Deicide – Banished by Sin
Release Date: 26th April 2024
Label: Reigning Phoenix Music
Order/Stream
Genre: Death Metal
FFO: Cannibal Corpse, Six Feet Under, Morbid Angel.
Review By: Jeff Finch
Glen Benton and the boys are back: after a six-year hiatus from releasing music, last seen in 2018 with the standard Deicide fare Overtures of Blasphemy, one of the best-selling death metal bands of all time has graced us with their presence once again. If you’re familiar with Deicide and what they’re about, no introduction is needed. If you’re not familiar, well…go listen, we’ll wait. Better? Good. Because when a Deicide album drops, that means a few things: riffs, speed, and anger, what they’ve been serving up for over thirty years. In dropping this new one, Banished by Sin, long time fans will be more than satiated and new fans, even if they choose this record to start, will undoubtedly understand why this band is one of the most popular in the genre.
Much like their counterparts Cannibal Corpse, when a Deicide album drops, there are very rarely going to be any songs or segments that shock, surprise, or otherwise catch a listener off guard. Pummeling riffs, thrashy and chuggy, thudding rumbling bass, courtesy of the legend himself, and a percussive unit that bludgeons the drums into submission, between powerful fills, double bass assault, and an unending reserve of energy, Deicide brings the patented ‘meat and potatoes’ death metal to the table. Album opener From Unknown Heights You Shall Fall takes its time to bring us into the mix, the triplet riffs and the pounding drums gathering up intensity, whammy bars sounding the alarms in the background as Glen roars into the mix, a demon summoned from the depths, as the band breaks into all out thrash, Benton’s low growls as savage as over, layered shrieks added to the fold for extra menace, as we segue into the chorus; bitter, angry, unrelenting, a full on chastising from the man himself. The song moves at an absolute breakneck pace right into the solo, breaking into the mix with enough force to push the pummeling riffs briefly to the back, before giving way with one last grasp of the whammy bar, Benton taking over the reins once more.
Early single Sever the Tongue brings patented Glen Benton fury, the opening damn near a mid-tempo breakdown before the track even begins, quickly transitioning into those tremolo riffs, Benton’s rumbling, thudding bass keeping rhythm as the man eviscerates religion, god, and their followers in the most blistering of ways as he spews with unrepentant venom:
Fuck your religion
Sever the tongue
Source of division
The cross of the righteous one
How dare you pray for me
Unwanted
Don’t need your sympathy
Unneeded
The man is not trying to hide his utter disdain for religion, and anyone taken aback by this doesn’t know Deicide. The vitriolic lyricism, to this point a proprietary Benton inclusion, is buffered by the unrelenting pace of the track, rarely breaking from double bass drums, the matching intensity of the riffs and the bass, the solo providing a brief respite and a glimpse into the ferocious technicality the band still brings to the table.
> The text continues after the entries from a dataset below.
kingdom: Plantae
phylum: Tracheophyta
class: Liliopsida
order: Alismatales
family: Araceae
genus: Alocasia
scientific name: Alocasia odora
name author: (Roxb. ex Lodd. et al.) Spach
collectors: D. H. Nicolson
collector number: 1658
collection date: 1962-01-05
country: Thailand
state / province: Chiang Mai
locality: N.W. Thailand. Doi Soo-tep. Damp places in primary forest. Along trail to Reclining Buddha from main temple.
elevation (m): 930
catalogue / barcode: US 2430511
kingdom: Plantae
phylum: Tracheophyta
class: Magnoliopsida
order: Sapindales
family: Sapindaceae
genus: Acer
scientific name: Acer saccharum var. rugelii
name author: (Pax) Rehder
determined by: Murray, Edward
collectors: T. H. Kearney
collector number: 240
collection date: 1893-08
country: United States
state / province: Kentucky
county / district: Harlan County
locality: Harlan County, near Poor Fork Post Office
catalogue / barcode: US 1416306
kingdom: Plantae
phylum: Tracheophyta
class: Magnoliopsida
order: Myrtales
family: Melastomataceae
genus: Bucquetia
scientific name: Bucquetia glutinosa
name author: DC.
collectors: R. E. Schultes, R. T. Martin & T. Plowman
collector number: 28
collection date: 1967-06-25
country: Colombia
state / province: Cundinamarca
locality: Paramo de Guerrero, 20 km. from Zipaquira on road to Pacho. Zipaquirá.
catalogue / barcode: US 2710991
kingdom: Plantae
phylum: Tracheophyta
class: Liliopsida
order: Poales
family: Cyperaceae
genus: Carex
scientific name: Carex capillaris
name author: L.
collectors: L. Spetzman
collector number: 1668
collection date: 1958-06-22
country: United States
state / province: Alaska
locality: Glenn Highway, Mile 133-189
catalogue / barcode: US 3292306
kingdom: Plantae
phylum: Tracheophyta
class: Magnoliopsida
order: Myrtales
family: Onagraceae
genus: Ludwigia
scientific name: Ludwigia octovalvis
Songs like Woke from God, barely breaking the three-minute mark, waste little time in getting started, chaotic drum fills battling fierce riffs, reminiscent of 80s thrash, but with more heft, and a small solo thrown into the sonic maelstrom, all before Benton has even opened his mouth. But when he does, the layered growls and screams blend perfectly with the wall of sound drubbing its listeners, an all out assault including blast beats, a quick tempo shift into a blistering solo full of whammy effects and frenetic fretwork, transitioning back into the lower tuned main tremolo riff moving forth with the pace and intensity of a Peregrine Falcon.
Keeping with this theme, album closer The Light Defeated immediately jumps into the fury with blast beats, guitars furiously chugged and strummed, approaching black metal intensity. The little shifts in the tempo early on keep the riffs and the melody from getting stale, leading into a larger shift where the entire band slows down but does not relent, segueing into a low, downtuned, chugged riff complementing Glen’s bass, the drums taking a momentary backseat. Just past the halfway mark, a shredding solo pops through the speakers before slowly fading to black as blistering tapping takes over, transitioning into more shredding, the fretwork just jaw-droppingly technical, one final time shifting into the main riff to close the track out, that last push not giving the listener any time to absorb what they’ve heard before the album ends.
Now, obviously, what’s been described thus far just sounds like excellent death metal, no muss no fuss, just an intense ferocity that will please any fan of the genre. And that’s because that’s what it is: Deicide is not going into an album trying to wow, to woo, to garner new fans, or even trying to slow down a bit as Glen is well into his 50s by now. No, the band is going to do what they do best: cave your face in with nasty metal. It’s an absolute banger of a death metal record, furious in every capacity, a hearty dish of meat and potatoes metal: but let’s be clear here, this isn’t just meat and potatoes, it’s more like a well seasoned New York Strip with a loaded baked potato. For just straight death metal, from the production to the musical performances to the man himself still sounding just as savage as he did over thirty years ago, this thing just plain hits.